[[ Supplied material open ]]

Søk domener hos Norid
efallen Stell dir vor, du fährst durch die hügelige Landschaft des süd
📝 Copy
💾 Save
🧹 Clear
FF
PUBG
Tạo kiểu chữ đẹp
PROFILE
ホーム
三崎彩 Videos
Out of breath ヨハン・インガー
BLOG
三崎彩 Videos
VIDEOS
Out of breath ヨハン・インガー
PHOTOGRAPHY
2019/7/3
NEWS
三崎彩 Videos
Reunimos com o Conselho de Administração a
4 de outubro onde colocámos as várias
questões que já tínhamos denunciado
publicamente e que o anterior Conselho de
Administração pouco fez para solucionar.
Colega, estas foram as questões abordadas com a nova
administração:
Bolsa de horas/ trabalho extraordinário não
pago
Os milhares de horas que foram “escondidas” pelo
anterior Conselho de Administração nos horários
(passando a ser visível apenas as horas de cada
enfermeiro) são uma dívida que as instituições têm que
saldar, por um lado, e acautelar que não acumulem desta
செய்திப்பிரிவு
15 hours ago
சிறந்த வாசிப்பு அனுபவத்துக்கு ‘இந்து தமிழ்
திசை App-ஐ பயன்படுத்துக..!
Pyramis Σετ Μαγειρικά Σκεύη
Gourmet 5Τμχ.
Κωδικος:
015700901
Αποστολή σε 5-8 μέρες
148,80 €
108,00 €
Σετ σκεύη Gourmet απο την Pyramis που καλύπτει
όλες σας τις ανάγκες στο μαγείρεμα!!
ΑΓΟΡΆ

[[ Supplied material closed ]]

Task goal: Only the number should be given: the count of lines above that hold the word "foram".

Output for this exercise: 2